» Task objective
Print the passage below on separating stereoisomers with two-dimensional liquid chromatography, reproducing every word and punctuation mark without change.

A vast increase in drug candidates with multiple chiral centers is posing a significant challenge to analysts with the traditional chiral high performance liquid chromatography (HPLC) methods requiring a gruelling development process and still not guaranteeing a sufficient resolution for all stereoisomers. However, the precise and accurate analysis of all stereoisomers is essential as despite having the same chemical composition and connectivity, chiral stereoisomers can present vastly different pharmacological properties such as increased toxicity, differing pharmacokinetics, or even a different metabolic process. It is therefore essential that all stereoisomers of a drug compound are analysed and controlled to ensure the safety of those taking the medicines. To address this issue, researchers developed a LC–mLC 2D-LC approach which used multiple chiral stationary phases and mobile phases in the second dimension to resolve stereoisomers of compounds with multiple chiral centers and the related achiral impurities. The first dimension consists of a short achiral HPLC method to separate diastereomers and other achiral impurities, and the second dimension enables different chiral columns and different mobile phases to be used on each coeluted peak from the first dimension for maximum resolution. Essentially breaking down the complex multiple-chiral-center separations into simple individual separations.

» Saved entries
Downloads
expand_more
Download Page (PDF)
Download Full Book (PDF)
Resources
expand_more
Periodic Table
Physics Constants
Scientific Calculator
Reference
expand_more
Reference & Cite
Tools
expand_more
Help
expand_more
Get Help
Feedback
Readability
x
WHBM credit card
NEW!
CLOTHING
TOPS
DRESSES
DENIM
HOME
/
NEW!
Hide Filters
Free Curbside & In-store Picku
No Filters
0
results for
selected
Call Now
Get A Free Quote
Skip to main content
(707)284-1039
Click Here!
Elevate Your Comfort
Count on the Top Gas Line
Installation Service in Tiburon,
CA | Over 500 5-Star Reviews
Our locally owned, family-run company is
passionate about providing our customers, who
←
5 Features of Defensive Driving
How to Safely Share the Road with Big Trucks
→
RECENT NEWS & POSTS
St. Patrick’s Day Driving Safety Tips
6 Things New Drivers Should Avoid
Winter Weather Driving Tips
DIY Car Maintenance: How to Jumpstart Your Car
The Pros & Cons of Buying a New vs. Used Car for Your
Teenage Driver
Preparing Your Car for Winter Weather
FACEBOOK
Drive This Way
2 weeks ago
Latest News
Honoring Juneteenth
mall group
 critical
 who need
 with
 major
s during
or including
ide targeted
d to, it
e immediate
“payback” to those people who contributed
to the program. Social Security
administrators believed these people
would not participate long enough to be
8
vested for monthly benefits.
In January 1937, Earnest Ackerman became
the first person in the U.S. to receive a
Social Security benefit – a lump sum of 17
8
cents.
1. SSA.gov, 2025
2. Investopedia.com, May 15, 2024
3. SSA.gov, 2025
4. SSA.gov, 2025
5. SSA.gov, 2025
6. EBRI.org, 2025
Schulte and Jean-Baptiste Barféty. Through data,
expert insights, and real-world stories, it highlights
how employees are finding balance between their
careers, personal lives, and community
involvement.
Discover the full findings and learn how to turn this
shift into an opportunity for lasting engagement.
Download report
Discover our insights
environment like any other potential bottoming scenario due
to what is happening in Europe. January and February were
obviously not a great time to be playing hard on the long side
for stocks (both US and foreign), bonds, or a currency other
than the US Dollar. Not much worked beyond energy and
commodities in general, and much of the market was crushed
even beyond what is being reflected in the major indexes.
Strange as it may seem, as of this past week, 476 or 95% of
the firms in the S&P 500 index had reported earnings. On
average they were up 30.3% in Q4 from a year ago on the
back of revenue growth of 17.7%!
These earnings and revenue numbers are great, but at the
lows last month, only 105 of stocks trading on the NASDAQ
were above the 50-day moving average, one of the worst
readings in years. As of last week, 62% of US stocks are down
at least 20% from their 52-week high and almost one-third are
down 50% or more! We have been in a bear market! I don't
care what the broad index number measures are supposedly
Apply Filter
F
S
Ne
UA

» Output of the exercise
A vast increase in drug candidates with multiple chiral centers is posing a significant challenge to analysts with the traditional chiral high performance liquid chromatography (HPLC) methods requiring a gruelling development process and still not guaranteeing a sufficient resolution for all stereoisomers. However, the precise and accurate analysis of all stereoisomers is essential as despite having the same chemical composition and connectivity, chiral stereoisomers can present vastly different pharmacological properties such as increased toxicity, differing pharmacokinetics, or even a different metabolic process. It is therefore essential that all stereoisomers of a drug compound are analysed and controlled to ensure the safety of those taking the medicines. To address this issue, researchers developed a LC–mLC 2D-LC approach which used multiple chiral stationary phases and mobile phases in the second dimension to resolve stereoisomers of compounds with multiple chiral centers and the related achiral impurities. The first dimension consists of a short achiral HPLC method to separate diastereomers and other achiral impurities, and the second dimension enables different chiral columns and different mobile phases to be used on each coeluted peak from the first dimension for maximum resolution. Essentially breaking down the complex multiple-chiral-center separations into simple individual separations.